Going back to our original example. as to how the eventual bot that emerges from this intense training regimen is actually able to recognise and sort images from there on out, we still don’t actually know – it just does.
The major limitation to this kind of learning is that while the machine has now mastered the task of splitting images, it’s expertise is limited specifically to the type of task or question it’s been set – in our case, identifying and separating static images.
If this changes in a way that the bot doesn’t understand (for example a video of a cat), then it hits a roadblock and simply won’t know what to do with this.
Similarly, if the bot is likely to struggle to recognise that not all of the following are actually photos of dogs, then it will simply sort them all into our ‘Dog’ pile of images.
While both are undeniably sweet, unfortunately when it comes to training an intelligent machine, accuracy is everything.
It’s for exactly these kinds of situations that humans enter the mix once again to extend the training data to include the kinds of things that might trip up even the best animal image sorting bot.
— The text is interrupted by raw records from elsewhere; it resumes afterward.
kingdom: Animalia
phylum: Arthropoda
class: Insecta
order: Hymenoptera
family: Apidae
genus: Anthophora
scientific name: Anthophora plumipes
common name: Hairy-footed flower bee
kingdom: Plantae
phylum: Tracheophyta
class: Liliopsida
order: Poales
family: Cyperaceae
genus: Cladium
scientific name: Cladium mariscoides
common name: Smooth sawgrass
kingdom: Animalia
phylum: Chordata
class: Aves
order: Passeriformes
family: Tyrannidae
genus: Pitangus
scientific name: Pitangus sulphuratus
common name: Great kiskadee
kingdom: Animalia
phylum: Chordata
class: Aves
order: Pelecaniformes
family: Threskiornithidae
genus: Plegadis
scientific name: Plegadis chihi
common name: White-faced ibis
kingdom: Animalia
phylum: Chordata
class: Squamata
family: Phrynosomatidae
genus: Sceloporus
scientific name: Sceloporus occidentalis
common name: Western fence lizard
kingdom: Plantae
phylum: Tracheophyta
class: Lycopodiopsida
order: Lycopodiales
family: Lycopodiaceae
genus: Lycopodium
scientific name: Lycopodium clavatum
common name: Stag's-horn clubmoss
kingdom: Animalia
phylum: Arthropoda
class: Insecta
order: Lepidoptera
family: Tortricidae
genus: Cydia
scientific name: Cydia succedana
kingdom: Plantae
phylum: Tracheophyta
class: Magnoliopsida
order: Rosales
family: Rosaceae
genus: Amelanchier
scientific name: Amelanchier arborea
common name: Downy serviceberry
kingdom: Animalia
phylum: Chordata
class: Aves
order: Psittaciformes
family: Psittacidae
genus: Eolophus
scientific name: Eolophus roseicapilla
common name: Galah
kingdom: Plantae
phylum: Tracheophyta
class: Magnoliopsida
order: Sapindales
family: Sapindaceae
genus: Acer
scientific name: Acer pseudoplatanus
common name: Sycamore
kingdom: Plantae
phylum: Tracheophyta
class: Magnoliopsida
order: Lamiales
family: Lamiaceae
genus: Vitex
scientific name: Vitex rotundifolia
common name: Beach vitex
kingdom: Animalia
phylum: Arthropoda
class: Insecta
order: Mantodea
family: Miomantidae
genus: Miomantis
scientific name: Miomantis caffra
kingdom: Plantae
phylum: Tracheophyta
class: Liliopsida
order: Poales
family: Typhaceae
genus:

You may or not know it but you’ve almost certainly helped with this not only in the data provided to organisations in your everyday online life, but also in the form of those almost always irritating “I’m not a robot” tests like this:
It’s exactly these kinds of human input that are being used to increase the training material to help machines learn and deal with those trickier nuanced differences that we humans have no problem distinguishing, but that aren’t so straight forward for bots.
Of course what’s even more useful for training certain bots is allowing them to learn directly from human users as and when they’re going about their daily online lives.
This is the strategy adopted by many of the large online platforms, with the system ‘learning’ and continually attempting to match your likely requirements to maximise your time on the site or positive feedback.
The more positive the outcome (user interaction, engagement or satisfaction), the better the machine has done and the more this should be replicated and improved upon in further iterations as we saw earlier.
If you’ve ever wondered how Netflix seems to know exactly what to serve you for an evening’s entertainment, now you know.
What this all means
Probably one of the most important things to take away from all of this is that when it comes to machine learning and the use of algorithm based bots as increasingly everyday tools in our world, it’s incredibly important to ensure we know what we’re asking these bots to do.
After all, we don’t really know how they’re actually doing their thing once we get to a certain point.
It’s critical therefore that we make sure we know exactly what we’re asking the intelligent machines around us to do through the kinds of training scenarios we set for them as well as the way in which we use different types of data to train them.